= Complete Response Letter =

Regulatory action by the US Food and Drug Administration

In United States pharmaceutical regulatory practice, a Complete Response Letter (CRL), or more rarely, a 314.110 letter, is a regulatory action by the Food and Drug Administration in response to a New Drug Application, Amended New Drug Application or Biologics License Application, indicating that the application will not be approved in its present form. CRLs replaced approvable letters in 2018.

== Background ==
Under the Prescription Drug User Fee Act, the Food and Drug Administration has a limited timespan (known as the PDUFA date) to decide a New Drug Application, Abbreviated New Drug Application or Biologics License Application. The FDA may either approve the application or issue a Complete Response Letter. Grounds behind issuing a CRL may include labeling issues, current Good Manufacturing Practice concerns or concerns about the safety or effectiveness of the drug.

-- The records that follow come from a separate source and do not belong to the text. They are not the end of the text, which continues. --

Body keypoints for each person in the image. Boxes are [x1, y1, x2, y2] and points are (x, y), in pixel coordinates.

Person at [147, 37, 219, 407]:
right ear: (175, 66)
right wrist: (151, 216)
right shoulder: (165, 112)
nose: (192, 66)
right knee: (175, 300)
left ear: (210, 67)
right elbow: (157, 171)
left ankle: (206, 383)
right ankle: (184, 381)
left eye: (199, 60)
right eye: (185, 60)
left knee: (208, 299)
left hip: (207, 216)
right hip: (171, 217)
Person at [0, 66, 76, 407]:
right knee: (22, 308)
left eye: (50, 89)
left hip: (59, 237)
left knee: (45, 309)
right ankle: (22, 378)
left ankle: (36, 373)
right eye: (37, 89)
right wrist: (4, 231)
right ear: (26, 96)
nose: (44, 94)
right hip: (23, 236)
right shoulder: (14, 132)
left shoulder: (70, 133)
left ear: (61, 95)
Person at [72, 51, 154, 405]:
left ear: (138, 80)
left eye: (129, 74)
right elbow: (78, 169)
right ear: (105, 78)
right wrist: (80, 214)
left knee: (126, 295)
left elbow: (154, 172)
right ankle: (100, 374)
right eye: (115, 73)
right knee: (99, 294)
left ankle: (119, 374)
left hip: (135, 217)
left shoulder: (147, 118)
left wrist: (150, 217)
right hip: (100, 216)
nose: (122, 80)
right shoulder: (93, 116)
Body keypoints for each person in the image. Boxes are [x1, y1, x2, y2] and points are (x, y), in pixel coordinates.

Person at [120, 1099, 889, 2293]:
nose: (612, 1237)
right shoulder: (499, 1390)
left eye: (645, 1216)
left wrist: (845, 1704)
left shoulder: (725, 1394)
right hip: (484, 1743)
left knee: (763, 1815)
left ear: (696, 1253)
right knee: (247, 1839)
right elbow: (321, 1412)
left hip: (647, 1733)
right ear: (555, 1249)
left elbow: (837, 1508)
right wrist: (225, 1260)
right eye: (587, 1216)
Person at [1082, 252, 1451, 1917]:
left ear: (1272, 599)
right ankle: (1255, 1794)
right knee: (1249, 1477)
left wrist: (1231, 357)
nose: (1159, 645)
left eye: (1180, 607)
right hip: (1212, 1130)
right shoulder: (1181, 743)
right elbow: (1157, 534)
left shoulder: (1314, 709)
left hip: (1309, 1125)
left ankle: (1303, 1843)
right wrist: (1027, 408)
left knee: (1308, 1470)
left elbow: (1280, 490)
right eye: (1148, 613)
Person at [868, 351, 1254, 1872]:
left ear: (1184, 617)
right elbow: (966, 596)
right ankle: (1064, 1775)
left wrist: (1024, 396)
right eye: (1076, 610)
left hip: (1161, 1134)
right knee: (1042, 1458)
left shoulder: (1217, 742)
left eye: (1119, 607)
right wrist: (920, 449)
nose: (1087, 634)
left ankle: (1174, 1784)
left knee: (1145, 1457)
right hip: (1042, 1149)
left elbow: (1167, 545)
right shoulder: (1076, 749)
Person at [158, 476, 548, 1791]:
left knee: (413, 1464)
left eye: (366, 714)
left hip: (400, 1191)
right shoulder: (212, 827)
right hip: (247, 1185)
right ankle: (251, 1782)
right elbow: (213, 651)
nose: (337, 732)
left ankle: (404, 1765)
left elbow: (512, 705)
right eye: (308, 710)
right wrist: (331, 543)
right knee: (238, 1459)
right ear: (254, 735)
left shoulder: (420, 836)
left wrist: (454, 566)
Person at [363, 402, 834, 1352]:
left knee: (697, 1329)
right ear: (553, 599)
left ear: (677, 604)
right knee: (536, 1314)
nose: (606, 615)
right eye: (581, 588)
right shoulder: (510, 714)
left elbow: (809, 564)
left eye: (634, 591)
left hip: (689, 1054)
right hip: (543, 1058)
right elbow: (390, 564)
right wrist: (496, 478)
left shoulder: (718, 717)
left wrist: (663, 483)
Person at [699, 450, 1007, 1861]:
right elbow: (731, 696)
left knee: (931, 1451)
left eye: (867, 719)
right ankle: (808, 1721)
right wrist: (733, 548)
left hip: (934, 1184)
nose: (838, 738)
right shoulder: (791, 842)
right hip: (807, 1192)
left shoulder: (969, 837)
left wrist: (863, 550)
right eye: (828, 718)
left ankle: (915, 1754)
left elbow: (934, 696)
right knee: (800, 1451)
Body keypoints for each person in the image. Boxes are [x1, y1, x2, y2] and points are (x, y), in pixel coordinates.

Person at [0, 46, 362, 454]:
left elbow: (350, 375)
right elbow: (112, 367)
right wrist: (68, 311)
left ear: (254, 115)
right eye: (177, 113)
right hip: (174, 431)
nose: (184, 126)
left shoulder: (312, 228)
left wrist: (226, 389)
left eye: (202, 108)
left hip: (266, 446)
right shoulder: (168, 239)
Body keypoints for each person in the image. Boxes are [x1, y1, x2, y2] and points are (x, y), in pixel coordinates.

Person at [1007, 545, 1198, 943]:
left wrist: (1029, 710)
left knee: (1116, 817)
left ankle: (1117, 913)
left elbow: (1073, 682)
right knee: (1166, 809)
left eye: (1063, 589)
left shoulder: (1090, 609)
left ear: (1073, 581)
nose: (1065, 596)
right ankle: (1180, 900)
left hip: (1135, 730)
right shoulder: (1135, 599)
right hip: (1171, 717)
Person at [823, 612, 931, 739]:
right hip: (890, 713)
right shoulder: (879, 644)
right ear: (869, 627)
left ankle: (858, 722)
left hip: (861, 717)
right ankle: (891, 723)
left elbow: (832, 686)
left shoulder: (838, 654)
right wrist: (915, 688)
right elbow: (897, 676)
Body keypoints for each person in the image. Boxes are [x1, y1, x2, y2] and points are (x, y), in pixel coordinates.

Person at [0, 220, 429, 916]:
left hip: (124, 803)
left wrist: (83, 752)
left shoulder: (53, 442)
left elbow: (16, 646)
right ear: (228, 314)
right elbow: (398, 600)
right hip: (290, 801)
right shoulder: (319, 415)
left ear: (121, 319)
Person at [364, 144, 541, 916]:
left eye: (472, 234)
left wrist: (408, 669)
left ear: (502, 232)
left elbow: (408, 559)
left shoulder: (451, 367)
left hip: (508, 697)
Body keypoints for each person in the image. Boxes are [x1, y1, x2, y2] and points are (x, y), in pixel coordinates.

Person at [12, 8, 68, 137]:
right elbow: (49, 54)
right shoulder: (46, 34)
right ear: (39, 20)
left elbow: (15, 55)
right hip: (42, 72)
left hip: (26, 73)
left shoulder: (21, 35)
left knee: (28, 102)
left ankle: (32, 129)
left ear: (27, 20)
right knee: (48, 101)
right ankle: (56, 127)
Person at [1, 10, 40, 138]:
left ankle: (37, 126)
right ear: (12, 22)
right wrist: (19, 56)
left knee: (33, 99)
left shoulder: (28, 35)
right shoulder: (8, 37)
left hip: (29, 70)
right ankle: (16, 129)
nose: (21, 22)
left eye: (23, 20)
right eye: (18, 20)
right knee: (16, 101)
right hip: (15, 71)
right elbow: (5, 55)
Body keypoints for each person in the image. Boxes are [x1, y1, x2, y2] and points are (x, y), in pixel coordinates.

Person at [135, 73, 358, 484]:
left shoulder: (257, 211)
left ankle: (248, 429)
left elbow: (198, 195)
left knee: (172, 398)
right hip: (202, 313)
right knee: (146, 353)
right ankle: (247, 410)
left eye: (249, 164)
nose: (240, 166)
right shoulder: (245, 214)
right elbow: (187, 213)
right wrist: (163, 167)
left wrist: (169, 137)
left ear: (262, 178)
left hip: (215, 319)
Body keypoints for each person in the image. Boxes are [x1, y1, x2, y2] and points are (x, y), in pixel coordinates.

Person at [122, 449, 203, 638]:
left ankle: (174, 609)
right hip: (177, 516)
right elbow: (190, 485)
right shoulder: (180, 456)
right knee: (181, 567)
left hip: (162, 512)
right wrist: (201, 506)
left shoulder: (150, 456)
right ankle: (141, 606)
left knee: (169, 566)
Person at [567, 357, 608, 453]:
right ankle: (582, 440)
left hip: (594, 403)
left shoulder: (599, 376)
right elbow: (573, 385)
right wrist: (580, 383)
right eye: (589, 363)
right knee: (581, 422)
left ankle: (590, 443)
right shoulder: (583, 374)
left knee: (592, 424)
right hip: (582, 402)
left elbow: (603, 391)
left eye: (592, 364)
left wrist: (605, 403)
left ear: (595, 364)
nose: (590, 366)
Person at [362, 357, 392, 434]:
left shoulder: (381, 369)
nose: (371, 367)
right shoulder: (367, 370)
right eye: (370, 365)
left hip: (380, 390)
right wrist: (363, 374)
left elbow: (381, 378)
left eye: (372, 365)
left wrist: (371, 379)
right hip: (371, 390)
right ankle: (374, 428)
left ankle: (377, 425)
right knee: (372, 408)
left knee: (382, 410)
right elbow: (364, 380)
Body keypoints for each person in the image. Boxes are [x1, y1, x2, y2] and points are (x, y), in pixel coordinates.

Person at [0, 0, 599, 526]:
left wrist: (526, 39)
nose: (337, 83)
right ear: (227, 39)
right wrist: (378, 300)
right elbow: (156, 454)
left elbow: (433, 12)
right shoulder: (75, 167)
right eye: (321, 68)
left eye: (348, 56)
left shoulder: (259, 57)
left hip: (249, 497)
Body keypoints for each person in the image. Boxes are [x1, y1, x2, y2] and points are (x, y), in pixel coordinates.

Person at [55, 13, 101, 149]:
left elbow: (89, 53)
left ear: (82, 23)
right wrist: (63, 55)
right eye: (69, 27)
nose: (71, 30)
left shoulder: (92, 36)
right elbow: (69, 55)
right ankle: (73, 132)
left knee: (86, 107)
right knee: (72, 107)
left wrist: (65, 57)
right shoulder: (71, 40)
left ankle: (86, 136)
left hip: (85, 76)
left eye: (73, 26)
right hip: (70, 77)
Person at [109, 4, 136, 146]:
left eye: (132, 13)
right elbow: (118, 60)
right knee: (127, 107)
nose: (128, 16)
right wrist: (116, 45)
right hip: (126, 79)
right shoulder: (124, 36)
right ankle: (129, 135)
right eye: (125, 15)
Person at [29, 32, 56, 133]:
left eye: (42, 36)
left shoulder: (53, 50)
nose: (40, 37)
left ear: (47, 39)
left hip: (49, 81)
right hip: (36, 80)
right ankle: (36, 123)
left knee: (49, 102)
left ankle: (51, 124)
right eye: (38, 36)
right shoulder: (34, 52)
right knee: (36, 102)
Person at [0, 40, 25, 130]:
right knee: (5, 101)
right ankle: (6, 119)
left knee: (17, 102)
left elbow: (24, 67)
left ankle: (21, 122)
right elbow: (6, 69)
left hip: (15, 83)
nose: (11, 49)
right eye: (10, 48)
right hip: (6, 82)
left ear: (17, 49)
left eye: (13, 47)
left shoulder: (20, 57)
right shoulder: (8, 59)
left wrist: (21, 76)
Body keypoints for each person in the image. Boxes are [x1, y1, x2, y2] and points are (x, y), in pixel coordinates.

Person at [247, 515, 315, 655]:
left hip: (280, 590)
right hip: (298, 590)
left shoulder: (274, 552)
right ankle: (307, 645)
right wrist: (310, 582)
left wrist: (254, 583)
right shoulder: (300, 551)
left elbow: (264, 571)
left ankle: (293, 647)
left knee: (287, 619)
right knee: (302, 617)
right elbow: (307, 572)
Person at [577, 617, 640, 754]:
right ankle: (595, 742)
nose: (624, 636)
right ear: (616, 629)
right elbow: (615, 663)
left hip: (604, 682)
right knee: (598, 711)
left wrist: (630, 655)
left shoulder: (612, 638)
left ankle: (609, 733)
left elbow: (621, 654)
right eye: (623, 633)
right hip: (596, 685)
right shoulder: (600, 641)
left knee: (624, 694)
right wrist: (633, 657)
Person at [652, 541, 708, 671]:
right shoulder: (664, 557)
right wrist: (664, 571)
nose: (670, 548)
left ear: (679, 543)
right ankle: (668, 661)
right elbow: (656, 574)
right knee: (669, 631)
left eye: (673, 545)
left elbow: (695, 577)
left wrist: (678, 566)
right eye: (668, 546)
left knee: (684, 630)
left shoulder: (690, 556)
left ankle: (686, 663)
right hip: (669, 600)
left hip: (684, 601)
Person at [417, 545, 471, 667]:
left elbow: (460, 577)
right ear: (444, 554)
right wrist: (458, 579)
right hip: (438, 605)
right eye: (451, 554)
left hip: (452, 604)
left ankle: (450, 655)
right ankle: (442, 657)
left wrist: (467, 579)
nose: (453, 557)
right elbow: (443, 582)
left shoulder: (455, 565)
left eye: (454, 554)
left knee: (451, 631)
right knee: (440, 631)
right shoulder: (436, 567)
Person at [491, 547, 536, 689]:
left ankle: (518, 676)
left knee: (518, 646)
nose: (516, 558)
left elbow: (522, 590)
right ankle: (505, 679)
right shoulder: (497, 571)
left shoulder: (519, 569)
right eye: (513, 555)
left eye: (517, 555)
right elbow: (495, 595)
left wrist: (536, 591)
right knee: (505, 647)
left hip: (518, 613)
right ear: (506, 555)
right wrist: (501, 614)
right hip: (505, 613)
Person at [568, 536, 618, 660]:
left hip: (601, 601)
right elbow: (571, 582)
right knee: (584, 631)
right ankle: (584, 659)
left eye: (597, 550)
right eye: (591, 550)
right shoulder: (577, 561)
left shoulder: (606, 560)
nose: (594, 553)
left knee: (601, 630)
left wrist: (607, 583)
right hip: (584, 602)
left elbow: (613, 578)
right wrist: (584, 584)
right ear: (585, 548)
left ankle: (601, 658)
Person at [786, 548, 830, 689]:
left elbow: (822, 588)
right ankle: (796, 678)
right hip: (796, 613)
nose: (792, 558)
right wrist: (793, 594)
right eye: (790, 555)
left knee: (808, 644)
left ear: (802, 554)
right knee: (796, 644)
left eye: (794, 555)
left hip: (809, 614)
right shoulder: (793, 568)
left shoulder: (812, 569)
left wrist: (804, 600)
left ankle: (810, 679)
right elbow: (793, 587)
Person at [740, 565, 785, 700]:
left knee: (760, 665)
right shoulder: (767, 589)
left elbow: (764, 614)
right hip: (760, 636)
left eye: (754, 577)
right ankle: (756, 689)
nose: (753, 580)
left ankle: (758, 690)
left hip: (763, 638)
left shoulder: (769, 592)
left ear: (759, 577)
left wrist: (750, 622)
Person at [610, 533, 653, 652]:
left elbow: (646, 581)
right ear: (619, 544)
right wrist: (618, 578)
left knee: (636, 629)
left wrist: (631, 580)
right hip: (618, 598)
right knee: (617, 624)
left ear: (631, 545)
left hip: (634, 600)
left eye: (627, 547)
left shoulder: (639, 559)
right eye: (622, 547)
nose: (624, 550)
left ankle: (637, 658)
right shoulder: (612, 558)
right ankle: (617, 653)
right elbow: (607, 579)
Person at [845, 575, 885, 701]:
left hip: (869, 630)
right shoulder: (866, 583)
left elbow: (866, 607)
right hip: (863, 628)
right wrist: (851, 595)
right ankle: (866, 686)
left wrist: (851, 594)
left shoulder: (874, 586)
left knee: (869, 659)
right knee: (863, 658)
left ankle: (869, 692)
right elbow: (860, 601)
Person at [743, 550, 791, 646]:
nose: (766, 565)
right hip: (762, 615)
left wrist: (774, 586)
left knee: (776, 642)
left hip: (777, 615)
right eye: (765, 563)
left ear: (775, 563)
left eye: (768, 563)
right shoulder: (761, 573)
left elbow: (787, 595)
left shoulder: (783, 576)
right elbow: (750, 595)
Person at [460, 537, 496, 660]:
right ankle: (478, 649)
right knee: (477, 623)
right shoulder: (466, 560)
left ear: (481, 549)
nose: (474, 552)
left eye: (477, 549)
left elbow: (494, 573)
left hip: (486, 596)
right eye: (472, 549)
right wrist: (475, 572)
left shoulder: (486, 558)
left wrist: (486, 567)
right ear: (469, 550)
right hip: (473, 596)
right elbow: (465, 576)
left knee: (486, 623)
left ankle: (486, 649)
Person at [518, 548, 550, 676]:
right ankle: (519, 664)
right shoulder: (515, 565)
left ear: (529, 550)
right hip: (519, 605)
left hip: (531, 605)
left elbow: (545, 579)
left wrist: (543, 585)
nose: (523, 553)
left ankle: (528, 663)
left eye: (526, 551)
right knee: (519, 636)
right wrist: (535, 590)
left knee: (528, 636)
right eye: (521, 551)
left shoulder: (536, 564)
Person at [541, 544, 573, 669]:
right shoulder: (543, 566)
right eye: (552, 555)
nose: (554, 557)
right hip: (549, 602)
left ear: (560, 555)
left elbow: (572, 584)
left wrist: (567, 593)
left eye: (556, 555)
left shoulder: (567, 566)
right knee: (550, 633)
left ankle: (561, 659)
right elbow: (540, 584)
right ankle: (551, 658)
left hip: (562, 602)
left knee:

A sponsor receiving CRL may withdraw the application, request a hearing or resubmit the application. Because hearings are open to the public, this course of action is relatively rarely chosen.

== Class 1 and Class 2 resubmissions after CRLs ==
MAPP 6020 Rev. 2, the Food and Drug Administration policy manual governing resubmissions following a CRL, classifies CRLs as requiring a Class 1 or Class 2 resubmission. Where a sponsor decides to submit a response to a CRL, the response is classified within 30 days, if the response is complete. A Class 1 response typically denotes minor amendments, such as labeling, assay validation data or minor re-analysis of the data supporting the application, while a Class 2 response typically involves more extensive concerns and/or a reinspection. A Class 1 response is typically handled within 3 months, while a Class 2 response is typically handled within 6 months.

== Economic impact ==
A CRL frequently has a significant impact on the sponsor's share price. Orphazyme, a Danish biopharmaceutical company, lost over half of its share value overnight upon disclosing a CRL for arimoclomol, a proposed treatment for Niemann–Pick disease, type C, forcing the company to restructure. BioMarin Pharmaceutical lost over 30% of its value when a CRL was issued in respect of its hemophilia A gene therapy, valoctocogene roxaparvovec. Sesen Bio's stock price dropped over 80% after reporting a CRL for Vicineum as a treatment for a type of bladder cancer.

== Disclosure ==
Typically, CRLs are not disclosed publicly as they often include proprietary information. Press releases, when issued, typically do not include most of the details contained in the CRL, including the reasons behind it. While there is no general obligation to publicly disclose a CRL's existence or contents, the U.S. Securities and Exchange Commission has in the past brought action against companies that allegedly misled investors about a CRL.